Perhaps the most challenging implication is that a systemory does not have a “point of control” – there is no librarian who acts as a gatekeeper to the data bank, no guard on the data prison.  The concept of “control” in a systemory is different – it is global not local – and it is influence not control.  The rapid development of mobile communication technology and social networking gives ample evidence – we would now rather communicate with a familar on the other side of the world than with a stranger standing next to us in the lunch queue. We have become tweeting and texting daemons.  Our emotional relationships are more important than our geographical ones. And if enough people can connect to each other they can act in a collective, coordinated, adaptive and agile way that no command-and-control system can either command or control. The recent events in the Middle East are ample evidence of the emergent effectiveness of a social systemory.

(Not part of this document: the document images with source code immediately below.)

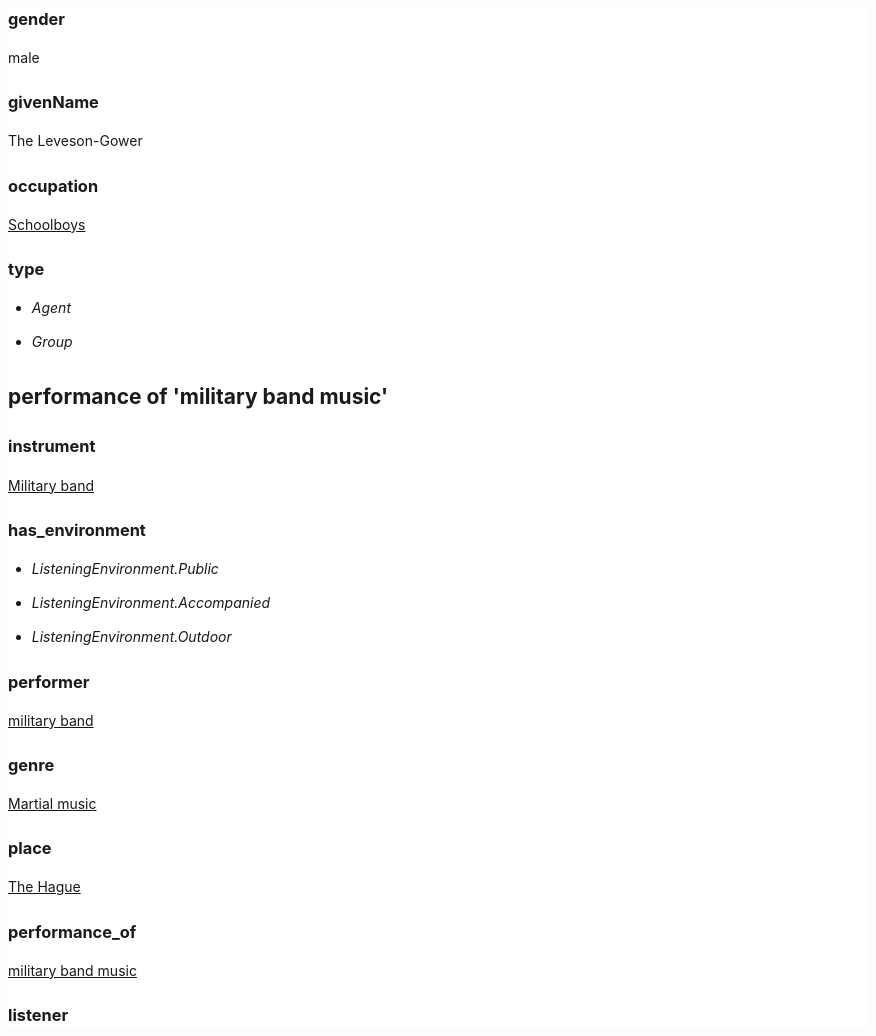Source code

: ### gender


male

### givenName


The Leveson-Gower

### occupation


[Schoolboys](#Schoolboys)

### type

 - *Agent*

 - *Group*

## performance of 'military band music'

### instrument


[Military band](#Military-band)

### has_environment

 - *ListeningEnvironment.Public*

 - *ListeningEnvironment.Accompanied*

 - *ListeningEnvironment.Outdoor*

### performer


[military band](#military-band)

### genre


[Martial music](#Martial-music)

### place


[The Hague](#The-Hague)

### performance_of


[military band music](#military-band-music)

### listener
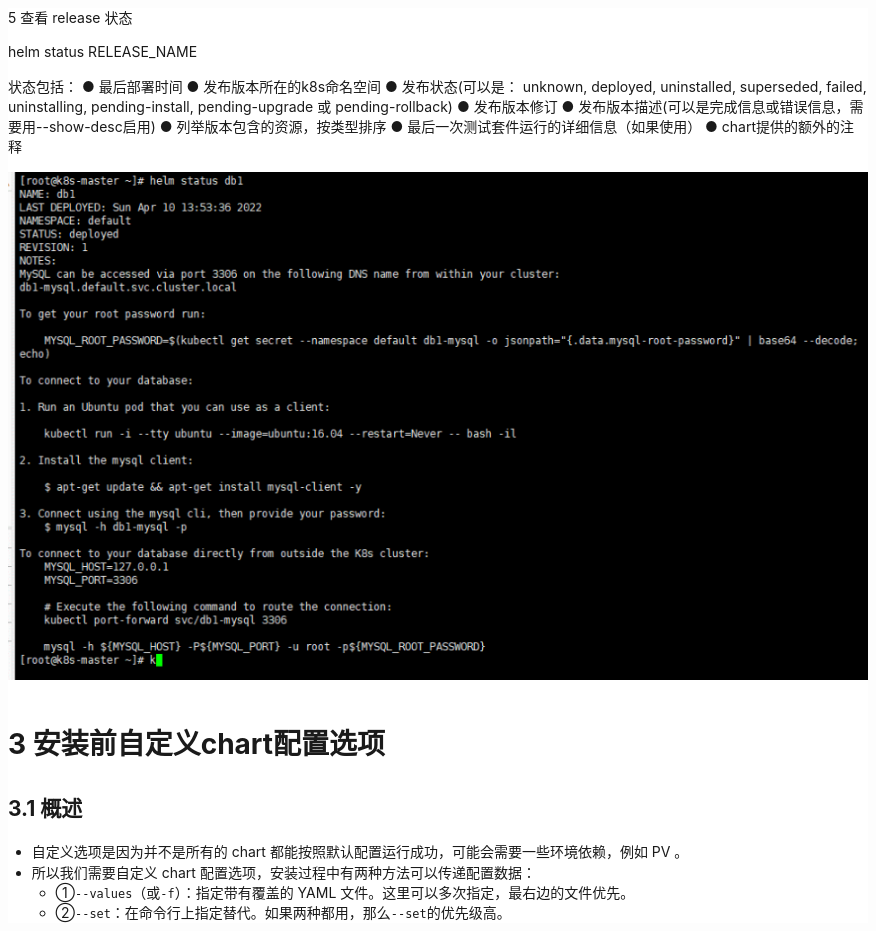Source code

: 

5 查看 release  状态

helm status RELEASE_NAME

状态包括：
● 最后部署时间
● 发布版本所在的k8s命名空间
● 发布状态(可以是： unknown, deployed, uninstalled, superseded, failed, uninstalling, pending-install, pending-upgrade 或 pending-rollback)
● 发布版本修订
● 发布版本描述(可以是完成信息或错误信息，需要用--show-desc启用)
● 列举版本包含的资源，按类型排序
● 最后一次测试套件运行的详细信息（如果使用）
● chart提供的额外的注释

![](image/Pasted%20image%2020240613173439.png)



# 3 安装前自定义chart配置选项


## 3.1 概述

- 自定义选项是因为并不是所有的 chart 都能按照默认配置运行成功，可能会需要一些环境依赖，例如 PV 。
- 所以我们需要自定义 chart 配置选项，安装过程中有两种方法可以传递配置数据：
    - ①`--values`（或`-f`）：指定带有覆盖的 YAML 文件。这里可以多次指定，最右边的文件优先。
    - ②`--set`：在命令行上指定替代。如果两种都用，那么`--set`的优先级高。
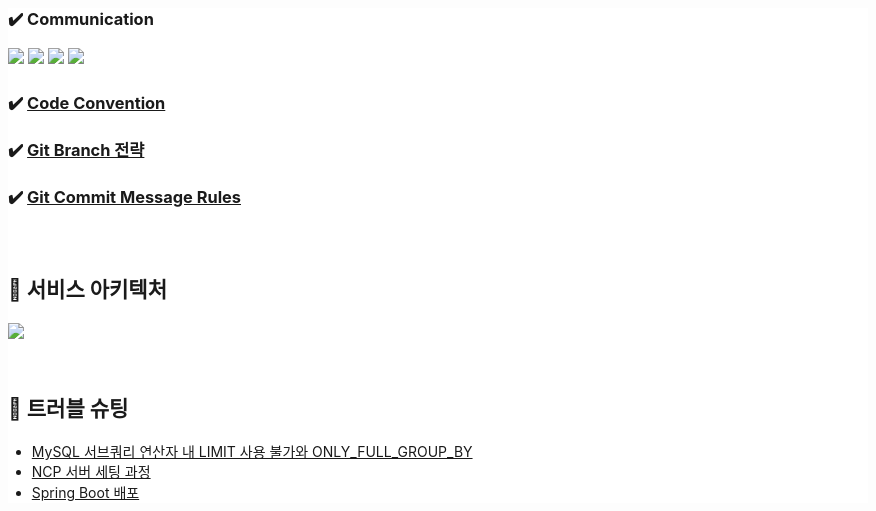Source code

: ### ✔️ Communication
<div>
<img src="https://img.shields.io/badge/notion-000000?style=for-the-badge&logo=notion&logoColor=white"> 
<img src="https://img.shields.io/badge/slack-4A154B?style=for-the-badge&logo=slack&logoColor=white"> 
<img src="https://img.shields.io/badge/google drive-4285F4?style=for-the-badge&logo=google drive&logoColor=white">
<img src="https://img.shields.io/badge/Figma-F24E1E?style=for-the-badge&logo=figma&logoColor=white"> 
</div>

### ✔️ [Code Convention](https://github.com/devyumi/wanna-v-user/wiki/Code-Convention)

### ✔️ [Git Branch 전략](https://github.com/devyumi/wanna-v-user/wiki/Git-Branch-%EC%A0%84%EB%9E%B5)

### ✔️ [Git Commit Message Rules](https://github.com/devyumi/wanna-v-user/wiki/Git-Commit-Message-Rules)

<br>

## 🚀 서비스 아키텍처
<img src="https://github.com/user-attachments/assets/57f03417-1392-486f-96e9-16788565f51f" hegith="200"><br><br>


## 🧩 트러블 슈팅
- [MySQL 서브쿼리 연산자 내 LIMIT 사용 불가와 ONLY_FULL_GROUP_BY](https://github.com/devyumi/wanna-v-user/wiki/Trouble-Shooting:-MySQL-%EC%84%9C%EB%B8%8C%EC%BF%BC%EB%A6%AC-%EC%97%B0%EC%82%B0%EC%9E%90-%EB%82%B4-LIMIT-%EC%82%AC%EC%9A%A9-%EB%B6%88%EA%B0%80%EC%99%80-ONLY_FULL_GROUP_BY)
- [NCP 서버 세팅 과정](https://velog.io/@devyumi/NCP-Ubuntu-서버-세팅-방법)
- [Spring Boot 배포](https://velog.io/@devyumi/NCP-서버에서-Spring-Boot-배포하기)
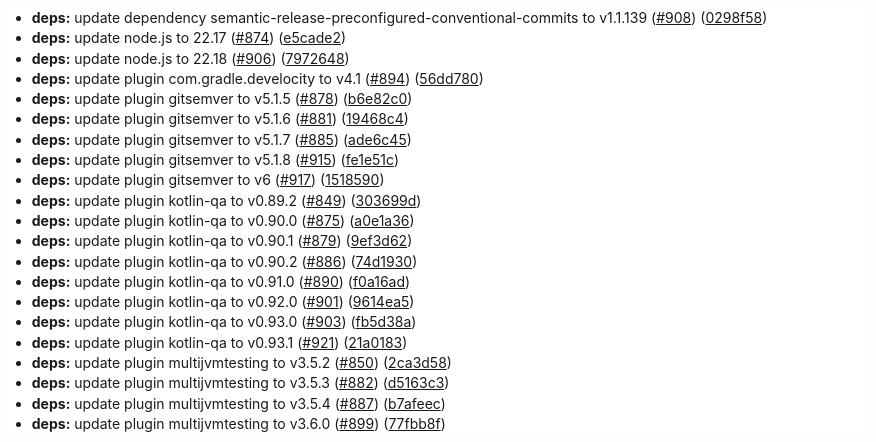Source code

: * **deps:** update dependency semantic-release-preconfigured-conventional-commits to v1.1.139 ([#908](https://github.com/DanySK/code-plagiarism-detector/issues/908)) ([0298f58](https://github.com/DanySK/code-plagiarism-detector/commit/0298f5865fd4c42d15f5d6d053d4746f13a541c8))
* **deps:** update node.js to 22.17 ([#874](https://github.com/DanySK/code-plagiarism-detector/issues/874)) ([e5cade2](https://github.com/DanySK/code-plagiarism-detector/commit/e5cade2e9ea22b37dd4344401998f74d1ba92915))
* **deps:** update node.js to 22.18 ([#906](https://github.com/DanySK/code-plagiarism-detector/issues/906)) ([7972648](https://github.com/DanySK/code-plagiarism-detector/commit/797264861708d85870e4d9d8ab866130d2b9d620))
* **deps:** update plugin com.gradle.develocity to v4.1 ([#894](https://github.com/DanySK/code-plagiarism-detector/issues/894)) ([56dd780](https://github.com/DanySK/code-plagiarism-detector/commit/56dd7800ae2a45aaf086fbff9cab951a2e74f629))
* **deps:** update plugin gitsemver to v5.1.5 ([#878](https://github.com/DanySK/code-plagiarism-detector/issues/878)) ([b6e82c0](https://github.com/DanySK/code-plagiarism-detector/commit/b6e82c0bd133ded5fb9ce7cc6ccafa33919bceb9))
* **deps:** update plugin gitsemver to v5.1.6 ([#881](https://github.com/DanySK/code-plagiarism-detector/issues/881)) ([19468c4](https://github.com/DanySK/code-plagiarism-detector/commit/19468c48066263248bb883abf950b9f015fc6c11))
* **deps:** update plugin gitsemver to v5.1.7 ([#885](https://github.com/DanySK/code-plagiarism-detector/issues/885)) ([ade6c45](https://github.com/DanySK/code-plagiarism-detector/commit/ade6c453730a7ec9d9ee7df45a84d448aeb3017f))
* **deps:** update plugin gitsemver to v5.1.8 ([#915](https://github.com/DanySK/code-plagiarism-detector/issues/915)) ([fe1e51c](https://github.com/DanySK/code-plagiarism-detector/commit/fe1e51cb770163f17fad2d35c1dd6e4d3c068a52))
* **deps:** update plugin gitsemver to v6 ([#917](https://github.com/DanySK/code-plagiarism-detector/issues/917)) ([1518590](https://github.com/DanySK/code-plagiarism-detector/commit/15185907eb9dc1b7809c94a0899b0fb70a176dbe))
* **deps:** update plugin kotlin-qa to v0.89.2 ([#849](https://github.com/DanySK/code-plagiarism-detector/issues/849)) ([303699d](https://github.com/DanySK/code-plagiarism-detector/commit/303699dc759408a202c7f92ea4816bd9ed27eb67))
* **deps:** update plugin kotlin-qa to v0.90.0 ([#875](https://github.com/DanySK/code-plagiarism-detector/issues/875)) ([a0e1a36](https://github.com/DanySK/code-plagiarism-detector/commit/a0e1a36c47fa9d383492d0b3f25d599ce7de1470))
* **deps:** update plugin kotlin-qa to v0.90.1 ([#879](https://github.com/DanySK/code-plagiarism-detector/issues/879)) ([9ef3d62](https://github.com/DanySK/code-plagiarism-detector/commit/9ef3d62da783b689cf0c440eb28be33e67c6b40c))
* **deps:** update plugin kotlin-qa to v0.90.2 ([#886](https://github.com/DanySK/code-plagiarism-detector/issues/886)) ([74d1930](https://github.com/DanySK/code-plagiarism-detector/commit/74d19308cbd1782183623b1566a77acdda40bad2))
* **deps:** update plugin kotlin-qa to v0.91.0 ([#890](https://github.com/DanySK/code-plagiarism-detector/issues/890)) ([f0a16ad](https://github.com/DanySK/code-plagiarism-detector/commit/f0a16add456384d56cd98983f12137aba3edf19a))
* **deps:** update plugin kotlin-qa to v0.92.0 ([#901](https://github.com/DanySK/code-plagiarism-detector/issues/901)) ([9614ea5](https://github.com/DanySK/code-plagiarism-detector/commit/9614ea50c22c875da52fd1eb4dac85ab0c027978))
* **deps:** update plugin kotlin-qa to v0.93.0 ([#903](https://github.com/DanySK/code-plagiarism-detector/issues/903)) ([fb5d38a](https://github.com/DanySK/code-plagiarism-detector/commit/fb5d38aa66afc9e7efb49d86e1a4eebad296605e))
* **deps:** update plugin kotlin-qa to v0.93.1 ([#921](https://github.com/DanySK/code-plagiarism-detector/issues/921)) ([21a0183](https://github.com/DanySK/code-plagiarism-detector/commit/21a01831c539b58d3c7e97f3d69e4507d3e83516))
* **deps:** update plugin multijvmtesting to v3.5.2 ([#850](https://github.com/DanySK/code-plagiarism-detector/issues/850)) ([2ca3d58](https://github.com/DanySK/code-plagiarism-detector/commit/2ca3d58788ca4f0265303c9f81d357d722af0802))
* **deps:** update plugin multijvmtesting to v3.5.3 ([#882](https://github.com/DanySK/code-plagiarism-detector/issues/882)) ([d5163c3](https://github.com/DanySK/code-plagiarism-detector/commit/d5163c3d39a93f532916d0f72eca880e46a6ac8b))
* **deps:** update plugin multijvmtesting to v3.5.4 ([#887](https://github.com/DanySK/code-plagiarism-detector/issues/887)) ([b7afeec](https://github.com/DanySK/code-plagiarism-detector/commit/b7afeecc2d4943d9d3a558bd760d72cab07d1a52))
* **deps:** update plugin multijvmtesting to v3.6.0 ([#899](https://github.com/DanySK/code-plagiarism-detector/issues/899)) ([77fbb8f](https://github.com/DanySK/code-plagiarism-detector/commit/77fbb8f6f2a3e61b3d524fb5478bb359e0f86861))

Our insight exposes a weakness of a social systemory – it is possible to adversely affect the whole by introducing a behavioural toxin that acts at the social connection level – on the relationships between people. The behavioural toxin needs only to have a weak and apparently harmless effect but when disseminated globally the cumulative effect creates cultural dysfunction.  It is rather like the effect of alcohol and other recreational chemical substances on the brain – it cause a temporary systemory dysfunction – but one that in an over-stressed psychological system paradoxically results in pleasure; or rather stress release. Hence the self-reinforcing nature of the addiction.  

Effective leaders are intuitively aware that just their behaviour can be a tonic or a toxin for the whole system: organisations are the the same emotional boat as their leader.

Effective leaders use their behaviour to steer the systemory of the organisation along a path of improvement and their behaviour is the output of their personal systemory.

Leaders have to be the change that they want their organisations to achieve.